(Revision comparison data)
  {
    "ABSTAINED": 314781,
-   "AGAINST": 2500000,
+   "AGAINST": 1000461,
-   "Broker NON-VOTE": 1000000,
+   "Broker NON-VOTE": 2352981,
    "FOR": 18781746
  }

* * *

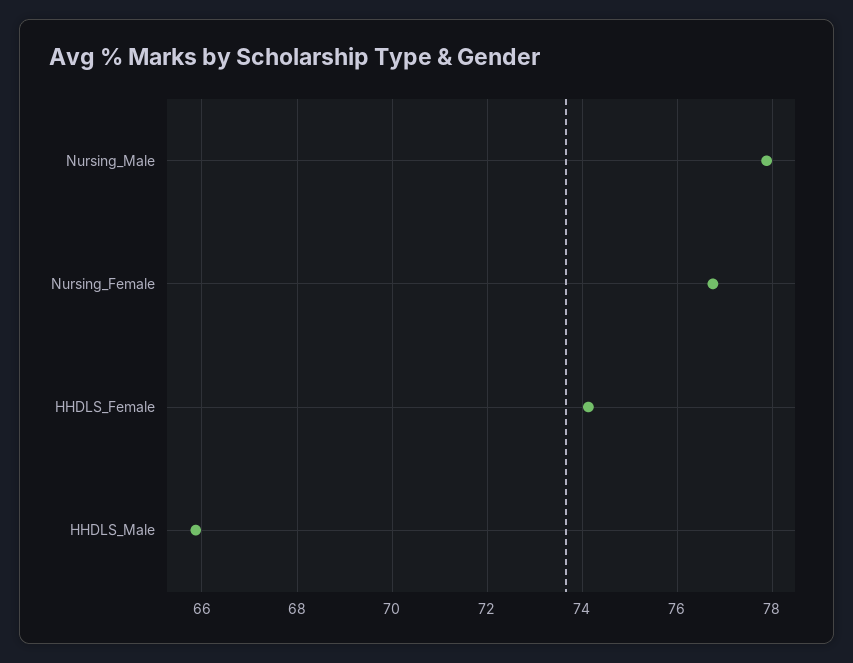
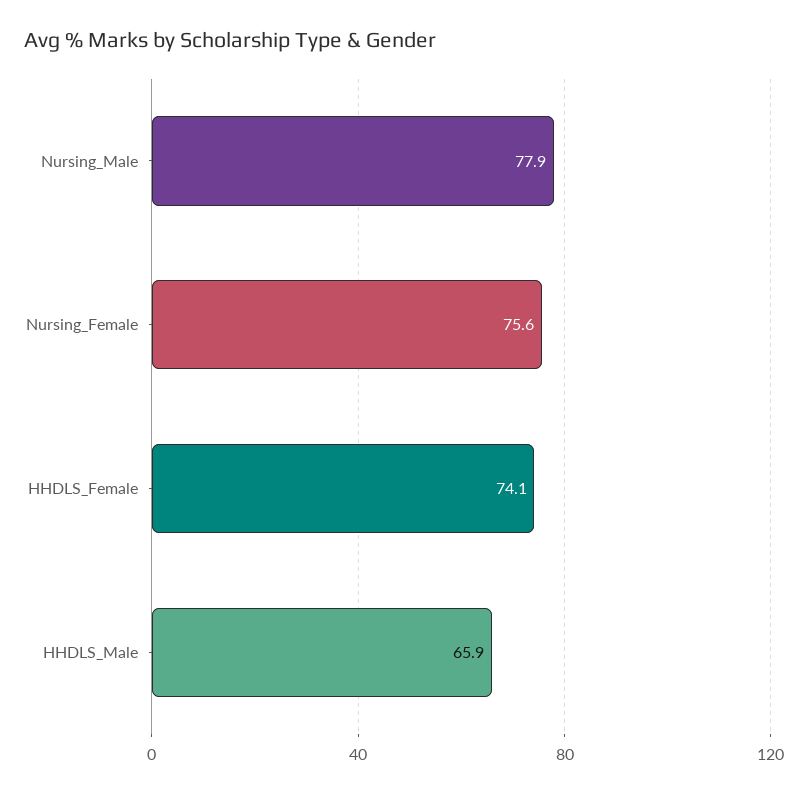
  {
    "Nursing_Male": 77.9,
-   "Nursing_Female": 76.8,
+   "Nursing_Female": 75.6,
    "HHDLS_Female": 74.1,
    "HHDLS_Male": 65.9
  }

**Directive:**
The answer must be every line of the records that holds the string "VOTE".

**Task answer:**
-   "Broker NON-VOTE": 1000000,
+   "Broker NON-VOTE": 2352981,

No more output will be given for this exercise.